It's a challenge because such chemicals help lotions feel and smell better or extend their shelf life. Indeed, without many of the chemicals on Brandless's list of 400, it can be hard to maintain a product’s appeal or effectiveness — a conundrum demonstrated by Honest Co.’s struggles a few years ago, when customers complained that its sunscreen allowed severe sunburns, and advocates and journalists found that the brand's laundry detergent contained a chemical that the company had forsworn (and that co-founder Jessica Alba had insisted is a toxin to avoid).
Despite such confusion, spurred in part by a lot of inscrutable chemical names, shoppers in general are increasingly interested in cleaner products, and more retailers and manufacturers are responding to the demand.

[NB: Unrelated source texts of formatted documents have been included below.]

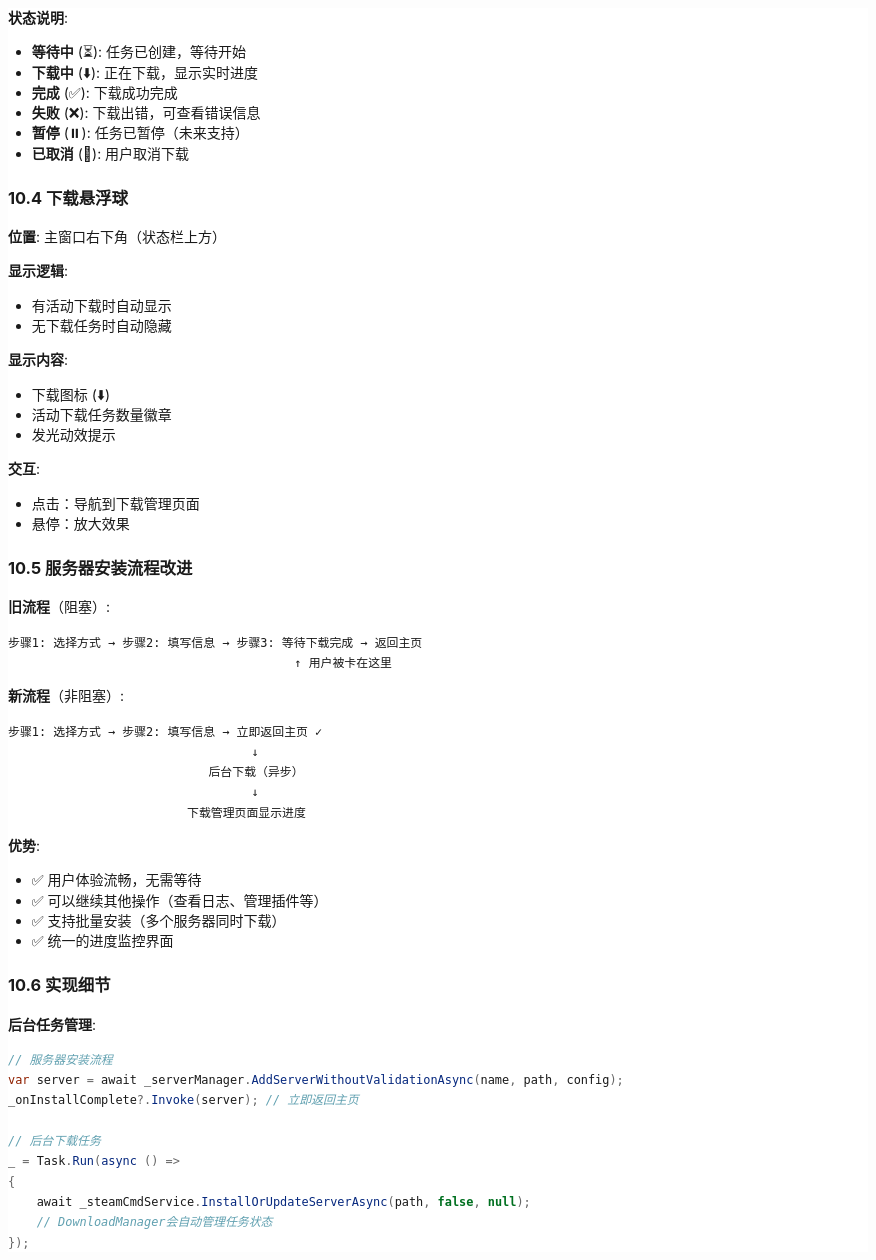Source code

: **状态说明**:
- **等待中** (⏳): 任务已创建，等待开始
- **下载中** (⬇️): 正在下载，显示实时进度
- **完成** (✅): 下载成功完成
- **失败** (❌): 下载出错，可查看错误信息
- **暂停** (⏸️): 任务已暂停（未来支持）
- **已取消** (🚫): 用户取消下载

### 10.4 下载悬浮球

**位置**: 主窗口右下角（状态栏上方）

**显示逻辑**:
- 有活动下载时自动显示
- 无下载任务时自动隐藏

**显示内容**:
- 下载图标 (⬇️)
- 活动下载任务数量徽章
- 发光动效提示

**交互**:
- 点击：导航到下载管理页面
- 悬停：放大效果

### 10.5 服务器安装流程改进

**旧流程**（阻塞）:
```
步骤1: 选择方式 → 步骤2: 填写信息 → 步骤3: 等待下载完成 → 返回主页
                                        ↑ 用户被卡在这里
```

**新流程**（非阻塞）:
```
步骤1: 选择方式 → 步骤2: 填写信息 → 立即返回主页 ✓
                                  ↓
                            后台下载（异步）
                                  ↓
                         下载管理页面显示进度
```

**优势**:
- ✅ 用户体验流畅，无需等待
- ✅ 可以继续其他操作（查看日志、管理插件等）
- ✅ 支持批量安装（多个服务器同时下载）
- ✅ 统一的进度监控界面

### 10.6 实现细节

**后台任务管理**:
```csharp
// 服务器安装流程
var server = await _serverManager.AddServerWithoutValidationAsync(name, path, config);
_onInstallComplete?.Invoke(server); // 立即返回主页

// 后台下载任务
_ = Task.Run(async () =>
{
    await _steamCmdService.InstallOrUpdateServerAsync(path, false, null);
    // DownloadManager会自动管理任务状态
});
```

Target, for example, last year unveiled a sweeping new chemical strategy, promising increased transparency and healthier, more natural products and operations, which consumer advocates called a "game changer." That effort includes a pledge to list each ingredient in all owned and national brand products — including generics in the fragrance, beauty, baby care, personal care and household cleaning categories — by 2020, a goal that will be supported by an investment of some $5 million in green chemistry innovation by 2022.
Target also said that it has new chemical management goals for 2020 that include formulating beauty, baby care, personal care and household cleaning products without phthalates, propylparaben, butyl-paraben, formaldehyde, formaldehyde-donors or nonylphenol ethoxylates, and by 2022, producing textiles without adding perfluorinated chemicals or flame retardants that are potential carcinogens or pose harm to guests, workers or communities.
Brandless' mission is to eliminate the "brand tax" through a direct to consumer model and products that meet ingredient standards increasingly demanded by today's shoppers seeking cleaner ingredients. The company launched in July 2017 and has been increasing product assortment at a rapid clip and even opened a pop-up shop in Los Angeles in April.